A problem as all-encompassing as disruptions to the Earth System will not be addressed by minor reforms. The prevailing capitalist system, with its compulsion to expand without limit and its obligation to place short term profit above all else, must be challenged.

Angus says: “Capitalism and fossil fuels have spectacularly expanded human health and wealth for two centuries. Now they are overwhelming the planetary processes that have made Earth hospitable to civilisation and our species for 10,000 years.” The Great Acceleration is the dreadful “culmination of two centuries of capitalist development”.

Yet Angus also has scant patience for radicals who end the argument there, scolding existing movements from the sidelines for being insufficiently anti-capitalist.

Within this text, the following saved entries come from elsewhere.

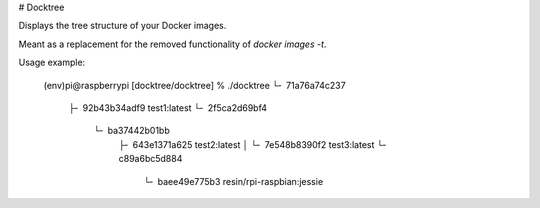 # Docktree

Displays the tree structure of your Docker images.

Meant as a replacement for the removed functionality of `docker images -t`.

Usage example:

    (env)pi@raspberrypi [docktree/docktree] % ./docktree
    └╴ 71a76a74c237
       ├╴ 92b43b34adf9 test1:latest
       └╴ 2f5ca2d69bf4
          └╴ ba37442b01bb
             ├╴ 643e1371a625 test2:latest
             │  └╴ 7e548b8390f2 test3:latest
             └╴ c89a6bc5d884
                └╴ baee49e775b3 resin/rpi-raspbian:jessie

Instead, he says ecosocialists should take part in environmental struggles wherever they arise, helping to bring as many people together as possible to resist environmental destruction.

After all, Angus asks, “if we can't stop a pipeline or prevent fracking or get a university to stop investing in the oil industry, how can we imagine that we're actually going to overthrow capitalism?”

Ian Angus has long been a major figure among those seeking to combine the best of Marxist theory and ecological science – a goal that Angus himself has often described as “making the greens redder and the reds greener”. With his newest offering he has advanced that goal tremendously. Over the past 15 years or so just a handful of the most impressive ecosocialist books have attained a “must-read” status. Add Facing the Anthropocene to that list.